Por
Mário Satto
Hollywood
é a novela
em que Bukowski narra sua experiência nos bastidores do cinema.
Convidado a escrever um argumento para o cinema, Bukowski -aos
58 anos, um autor já consagrado entre os leitores de vários países-é
levado a deixar de lado a aversão que sempre manifestou em relação
à Sétima Arte. Tudo pelos vinte mil dólares que lhe seriam pagos
pelo trabalho.
A
dúvida, para o seu fiel público leitor, é: conseguirá a autenticidade
da sua escrita sobreviver ao apelo do sucesso efêmero nas telas
-do qual afinal ele não precisa? O santo beberrão estaria deixando
o submundo dos bares e das ruas pela alta roda dos artistas de
cinema? Sua alma estaria sendo sugada pelos holofotes de Hollywood?

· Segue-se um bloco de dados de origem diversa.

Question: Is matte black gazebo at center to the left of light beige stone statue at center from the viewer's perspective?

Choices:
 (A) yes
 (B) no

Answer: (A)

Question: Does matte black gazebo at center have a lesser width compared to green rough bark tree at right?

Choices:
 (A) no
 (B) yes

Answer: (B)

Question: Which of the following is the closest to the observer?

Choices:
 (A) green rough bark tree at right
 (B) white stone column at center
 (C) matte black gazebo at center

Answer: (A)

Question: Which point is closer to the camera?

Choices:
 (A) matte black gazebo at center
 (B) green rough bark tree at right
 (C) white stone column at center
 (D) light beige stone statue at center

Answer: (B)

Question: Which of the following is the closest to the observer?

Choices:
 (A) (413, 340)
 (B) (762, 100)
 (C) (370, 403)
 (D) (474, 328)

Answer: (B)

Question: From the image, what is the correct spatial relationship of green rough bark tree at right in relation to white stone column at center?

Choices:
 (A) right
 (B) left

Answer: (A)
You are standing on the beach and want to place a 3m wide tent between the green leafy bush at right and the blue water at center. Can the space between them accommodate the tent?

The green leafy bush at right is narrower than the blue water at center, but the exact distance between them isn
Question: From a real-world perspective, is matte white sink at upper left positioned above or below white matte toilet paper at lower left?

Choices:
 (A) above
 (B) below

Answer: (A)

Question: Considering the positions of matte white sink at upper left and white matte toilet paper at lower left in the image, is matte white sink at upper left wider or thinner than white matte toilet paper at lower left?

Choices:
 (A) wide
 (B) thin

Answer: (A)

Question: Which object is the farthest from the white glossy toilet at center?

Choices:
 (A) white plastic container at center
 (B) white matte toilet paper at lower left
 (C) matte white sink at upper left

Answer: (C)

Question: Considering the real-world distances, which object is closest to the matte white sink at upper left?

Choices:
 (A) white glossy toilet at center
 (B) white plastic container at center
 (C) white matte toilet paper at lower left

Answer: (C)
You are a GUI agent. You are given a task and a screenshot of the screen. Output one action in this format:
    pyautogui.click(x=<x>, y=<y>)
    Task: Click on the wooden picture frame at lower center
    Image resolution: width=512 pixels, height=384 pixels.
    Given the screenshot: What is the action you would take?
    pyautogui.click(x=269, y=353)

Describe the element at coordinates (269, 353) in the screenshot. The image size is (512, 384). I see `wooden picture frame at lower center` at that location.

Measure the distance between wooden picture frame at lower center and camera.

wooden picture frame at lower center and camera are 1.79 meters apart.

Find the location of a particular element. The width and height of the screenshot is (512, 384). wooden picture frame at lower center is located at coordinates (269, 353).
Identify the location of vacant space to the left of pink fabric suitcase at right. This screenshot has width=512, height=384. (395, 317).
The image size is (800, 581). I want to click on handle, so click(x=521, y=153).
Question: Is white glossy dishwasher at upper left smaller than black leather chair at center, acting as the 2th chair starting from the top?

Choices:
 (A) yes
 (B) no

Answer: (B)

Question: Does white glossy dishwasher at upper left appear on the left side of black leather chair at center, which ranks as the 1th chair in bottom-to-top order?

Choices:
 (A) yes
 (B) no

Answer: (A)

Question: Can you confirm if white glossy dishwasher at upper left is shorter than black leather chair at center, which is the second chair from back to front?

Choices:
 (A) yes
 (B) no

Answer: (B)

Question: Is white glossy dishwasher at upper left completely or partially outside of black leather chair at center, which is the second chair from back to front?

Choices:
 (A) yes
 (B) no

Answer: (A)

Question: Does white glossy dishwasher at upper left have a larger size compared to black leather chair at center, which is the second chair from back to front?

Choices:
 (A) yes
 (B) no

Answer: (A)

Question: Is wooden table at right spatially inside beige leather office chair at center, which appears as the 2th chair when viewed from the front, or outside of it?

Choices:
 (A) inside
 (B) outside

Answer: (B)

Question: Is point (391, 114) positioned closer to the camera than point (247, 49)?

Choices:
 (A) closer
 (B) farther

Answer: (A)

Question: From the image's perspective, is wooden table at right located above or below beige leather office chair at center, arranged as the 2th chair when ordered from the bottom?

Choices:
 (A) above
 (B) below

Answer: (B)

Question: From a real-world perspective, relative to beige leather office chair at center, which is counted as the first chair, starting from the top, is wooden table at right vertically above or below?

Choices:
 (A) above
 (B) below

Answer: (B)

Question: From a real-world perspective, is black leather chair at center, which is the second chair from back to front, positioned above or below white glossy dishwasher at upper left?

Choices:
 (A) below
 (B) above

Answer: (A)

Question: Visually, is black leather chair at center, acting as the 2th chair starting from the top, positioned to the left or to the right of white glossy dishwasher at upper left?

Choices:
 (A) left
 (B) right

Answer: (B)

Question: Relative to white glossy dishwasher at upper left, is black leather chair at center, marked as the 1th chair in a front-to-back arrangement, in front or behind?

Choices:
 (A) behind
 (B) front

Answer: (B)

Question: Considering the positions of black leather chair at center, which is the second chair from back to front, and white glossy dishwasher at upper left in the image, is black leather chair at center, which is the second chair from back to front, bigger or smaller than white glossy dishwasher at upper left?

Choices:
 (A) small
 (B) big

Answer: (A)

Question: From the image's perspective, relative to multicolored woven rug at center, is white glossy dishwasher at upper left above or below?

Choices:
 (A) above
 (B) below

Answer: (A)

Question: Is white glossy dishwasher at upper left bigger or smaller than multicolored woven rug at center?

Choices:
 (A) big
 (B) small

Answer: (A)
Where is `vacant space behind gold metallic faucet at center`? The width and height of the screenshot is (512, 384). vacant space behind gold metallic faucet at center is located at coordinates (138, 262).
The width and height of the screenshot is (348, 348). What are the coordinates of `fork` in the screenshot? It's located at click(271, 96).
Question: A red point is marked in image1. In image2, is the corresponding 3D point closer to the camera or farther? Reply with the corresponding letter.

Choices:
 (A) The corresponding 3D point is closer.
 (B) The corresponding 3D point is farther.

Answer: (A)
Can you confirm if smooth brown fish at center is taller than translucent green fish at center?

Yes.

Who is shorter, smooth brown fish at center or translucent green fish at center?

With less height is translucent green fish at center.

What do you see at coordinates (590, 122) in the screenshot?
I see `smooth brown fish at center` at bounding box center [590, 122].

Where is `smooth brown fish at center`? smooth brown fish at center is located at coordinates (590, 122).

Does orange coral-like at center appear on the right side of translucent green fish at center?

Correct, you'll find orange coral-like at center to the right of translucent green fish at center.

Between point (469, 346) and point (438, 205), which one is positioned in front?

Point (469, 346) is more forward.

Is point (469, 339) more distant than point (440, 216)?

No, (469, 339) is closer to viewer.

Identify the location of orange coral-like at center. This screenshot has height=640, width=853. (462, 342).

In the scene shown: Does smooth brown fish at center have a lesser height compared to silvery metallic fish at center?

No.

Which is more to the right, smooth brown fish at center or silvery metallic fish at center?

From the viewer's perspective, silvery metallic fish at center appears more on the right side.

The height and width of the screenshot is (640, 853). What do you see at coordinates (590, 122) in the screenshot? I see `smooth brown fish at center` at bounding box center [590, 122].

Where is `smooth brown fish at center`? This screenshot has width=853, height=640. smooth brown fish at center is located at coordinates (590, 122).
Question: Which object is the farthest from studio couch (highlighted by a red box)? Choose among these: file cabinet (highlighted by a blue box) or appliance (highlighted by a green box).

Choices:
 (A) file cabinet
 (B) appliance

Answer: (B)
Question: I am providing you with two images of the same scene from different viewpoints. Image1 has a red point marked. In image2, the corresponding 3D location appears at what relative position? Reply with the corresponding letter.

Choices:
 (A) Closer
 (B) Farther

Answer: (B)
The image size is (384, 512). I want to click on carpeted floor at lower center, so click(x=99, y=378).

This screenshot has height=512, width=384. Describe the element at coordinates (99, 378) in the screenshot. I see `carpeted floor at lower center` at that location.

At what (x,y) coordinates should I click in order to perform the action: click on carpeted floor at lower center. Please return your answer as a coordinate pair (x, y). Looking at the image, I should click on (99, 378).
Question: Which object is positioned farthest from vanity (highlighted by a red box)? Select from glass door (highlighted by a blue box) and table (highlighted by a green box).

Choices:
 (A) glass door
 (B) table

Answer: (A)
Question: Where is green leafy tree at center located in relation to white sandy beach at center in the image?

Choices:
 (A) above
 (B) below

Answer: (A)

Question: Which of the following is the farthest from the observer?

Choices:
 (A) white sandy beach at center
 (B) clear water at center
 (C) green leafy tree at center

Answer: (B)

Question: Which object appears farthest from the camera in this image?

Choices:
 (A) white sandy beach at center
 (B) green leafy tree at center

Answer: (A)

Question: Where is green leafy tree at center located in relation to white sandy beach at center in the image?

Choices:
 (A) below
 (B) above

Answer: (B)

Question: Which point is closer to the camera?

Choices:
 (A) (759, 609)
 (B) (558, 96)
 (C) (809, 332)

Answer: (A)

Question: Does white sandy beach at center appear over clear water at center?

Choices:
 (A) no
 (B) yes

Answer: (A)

É talvez para responder a si mesmo a aos seus leitores que Bukowski
escreveu Hollywood. E ele prova que o seu estilo continua
o mesmo: forte, conciso, impactante, dotado do mais fino humor
e da ternura selvagem que conhecemos desde Cartas na rua e Notas
de um velho safado. Os diálogos estão como sempre: impagáveis.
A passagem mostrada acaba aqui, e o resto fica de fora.